Sabio, atheists will each have their own method of dealing with religion. This is non-controversial. So you're right about this being more complicated and all. It's just that I think atheists should have the same approach toward religion that I do. What's wrong with the fact that I make this argument knowing that atheists will not all adopt it? Nothing I can see.

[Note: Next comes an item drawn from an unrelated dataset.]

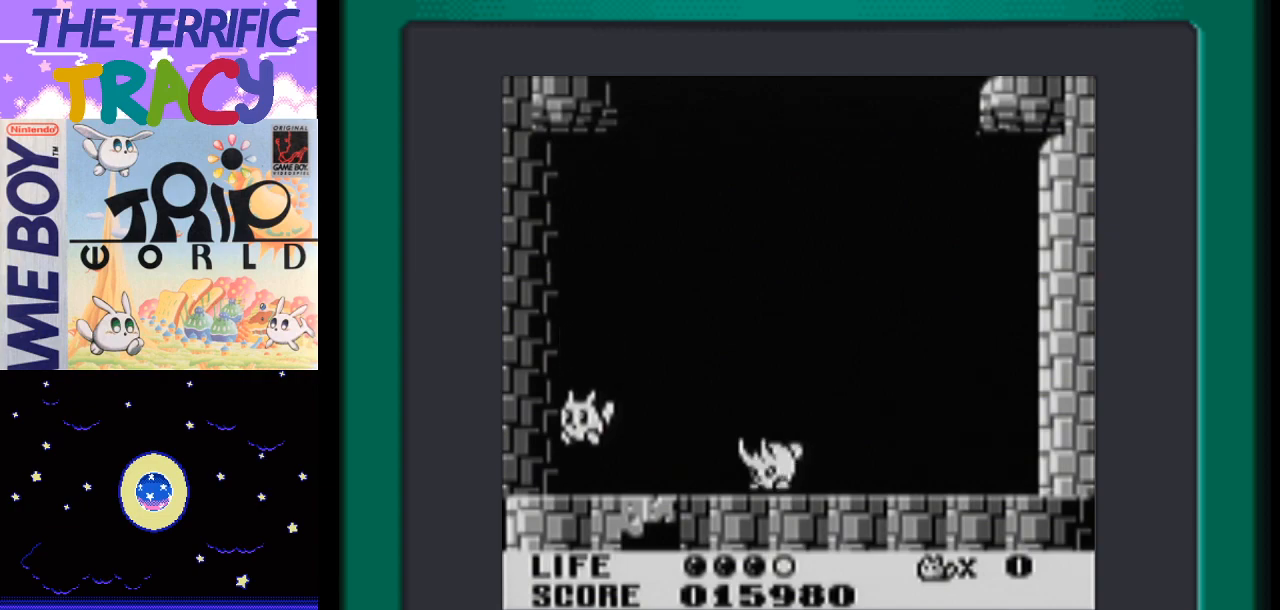
{"buttons": ["A"], "events": [[117, "A", "down"]]}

So I make it.

I have nothing more to say here since it isn't a frutiful dialogue and I have better things to do.


Gandolf said...

I think most people think their way might be the best,if they didnt well why would they bother with it.Most people tend to have to make some choice in some direction or even directions,those that dont maybe dont yet know what they thinks the best.

For instance their will be those who think religion should always still be around,as their thoughts might suggest it seems good.Those that think it shouldnt be,as their thoughts might suggest its a bad thing.

If any of these folks happen to discuss what they personally think,why would either of them be bothering unless (they both) happen to think maybe they are right and their way might be the best.Or even wondering if maybe they might be wrong,and want to hear others opinions before deciding about it in case they decide they might like to change thoughts.

Some will feel more passionate in thinking maybe more people should think the way they do too.

Others wont feel this way and might think folks should be left totally alone to decide for themselves.

Does this mean that either must be absolutely wrong or right?.

Still sounds a little kinda religious to me if so,but then again thats (my opinion).

I think on blogs it just hard to explain exactly what we mean,when we have so little space and time to explain properly.My opinion again.

Our thoughts can easily be thought to have been said as orders,just by doing something like not saying its a opinion of ours.

And anyway some medical/scientist folks might even feel they happen to be more correct and argue for it.Does that make them rude or disgusting or somebody to be ignored etc?.

Some might say oh well it depends on their experience and expertise etc and only those coming up to mine or other people standards should be speaking etc .

But then thats only another opinion or opinions,unless we want to all go getting all religious about it and decide there is some absolute guru somewhere we should all be following.

Personally i think this world has become so used to faithful religious leadership crap,that when anyone says anything we often feel they are suggesting themselves to be some authority.Religiousness has evolved us to always feel a need to be looking for authority.

Some folks will say what a load of bullshit, and good on them!they might be right.

Im certainly not gonna let it make me personally lose any sleep if they happen to think so (have an opinion),hell i left religion 30+ years ago thankfully.

Because they suggest its bullshit should i be expected to keep totally quiet and allow them there religious rights to try to shut me up?.

No my personal (opinion) is religious type folks are hopefully slowly more and more becoming a dieing breed.

And fuck em!,ill say what i want(my opinion again).